$$ \newcommand{\cbkt}[1]{\left\{{#1}\right\}} \newcommand{\rbkt}[1]{\left({#1}\right)} \newcommand{\sqbkt}[1]{\left[{#1}\right]} $$
Shreve volume I, defines an American derivative security as follows:
Definition. An American derivative security is any contract that can be exercised at times $0,1,\ldots,N$. Let the random variable $G_n$ denote the intrinsic value (contract function) of the American derivative at time $n$. Thus, if the derivative is exercised at time $n$, it has a payoff $G_n$.
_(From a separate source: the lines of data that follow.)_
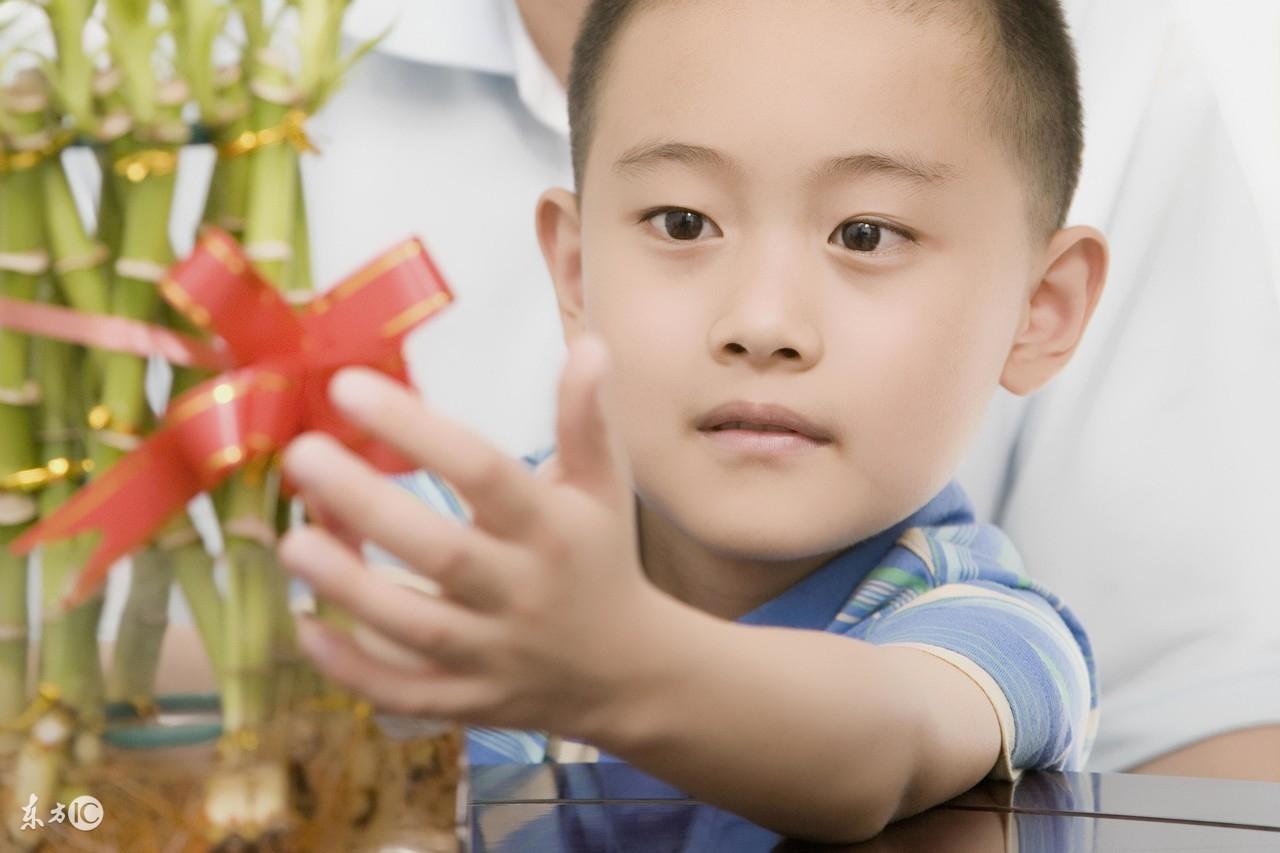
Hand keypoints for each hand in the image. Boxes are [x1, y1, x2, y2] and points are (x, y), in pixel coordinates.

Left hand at [278, 335, 668, 739]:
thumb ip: (585, 419)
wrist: (626, 670)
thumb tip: (590, 344)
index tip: (347, 387)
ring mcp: (495, 653)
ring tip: (289, 542)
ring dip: (348, 588)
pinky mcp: (469, 699)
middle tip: (300, 456)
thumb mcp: (603, 487)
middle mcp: (523, 591)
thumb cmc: (599, 558)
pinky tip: (303, 628)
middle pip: (442, 553)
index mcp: (552, 529)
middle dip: (367, 506)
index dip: (417, 430)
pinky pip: (406, 693)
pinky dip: (354, 669)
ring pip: (415, 629)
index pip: (483, 473)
The price process $V_n$ for this contract is given by:
$$V_n =\max_{\tau \in \mathcal{S}_n} \tilde{\mathbb{E}}_n\left[\mathbb{I}_{\tau\leq N}\frac{1}{(1+r)^{\tau - n}}\right]$$
where we take the maximum over all exercise strategies.
Theorem 4.4.2 proves some important properties of the American derivative price process.
The American derivative security price process $(V_n)_{n=0}^{N}$ satisfies the following properties:
(1) $V_n \geq \max \{G_n,0\}$
(2) the discounted price process $\frac{V_n}{(1+r)^n}$ is a super-martingale.
(3) if $Y_n$ is any arbitrary process satisfying (1) and (2), then $Y_n \geq V_n$.
I tried to study the proof extremely carefully, but I did not follow a couple of arguments.
In the proof of claim (3), we proceed as follows.
Let $\tau$ be any arbitrary (valid) exercise rule in $\mathcal{S}_n$. And let $Y_n$ be another process satisfying (1) and (2).
Because $Y_k \geq \max \cbkt{G_k,0}$ for all $k$, we have:
\begin{align*} \mathbb{I}_{\cbkt{\tau \leq N}}G_\tau &\leq \mathbb{I}_{\cbkt{\tau \leq N}} \max \cbkt {G_\tau,0} \\ &\leq \mathbb{I}_{\cbkt{\tau \leq N}} \max \cbkt {G_{\tau \land N},0} + \mathbb{I}_{\cbkt{\tau = \infty}} \max \cbkt {G_{\tau \land N},0} \\ &= \max \cbkt {G_{\tau \land N},0}\\ &\leq Y_{\tau \land N} \end{align*}
[Question]. In the above inequality, what property are we alluding to in the step:
$$\mathbb{I}_{\cbkt{\tau \leq N}} \max \cbkt {G_\tau,0} \leq \mathbb{I}_{\cbkt{\tau \leq N}} \max \cbkt {G_{\tau \land N},0} + \mathbb{I}_{\cbkt{\tau = \infty}} \max \cbkt {G_{\tau \land N},0}$$
Now, we write:
\begin{align*} \tilde{\mathbb{E}}_n \sqbkt{\mathbb{I}_{\cbkt{\tau \leq N}} \frac{1}{(1+r)^\tau} G_\tau} &= \tilde{\mathbb{E}}_n \sqbkt{\mathbb{I}_{\cbkt{\tau \leq N}} \frac{1}{(1+r)^{\tau \land N}} G_\tau} \end{align*}
[Question] Why are we allowed to replace $\tau$ by $\min \cbkt{\tau,N}$? Is it because if we never exercise the option, the indicator random variable $\mathbb{I}_{\tau \leq N} = 0$?
In the next step, we give an upper bound:
\begin{align*} \tilde{\mathbb{E}}_n \sqbkt{\mathbb{I}_{\cbkt{\tau \leq N}} \frac{1}{(1+r)^{\tau \land N}} G_\tau} \leq \tilde{\mathbb{E}}_n \sqbkt{\frac{1}{(1+r)^{\tau \land N}} Y_{\tau \land N}} \end{align*}
[Question]. In the above step, what property are we alluding to?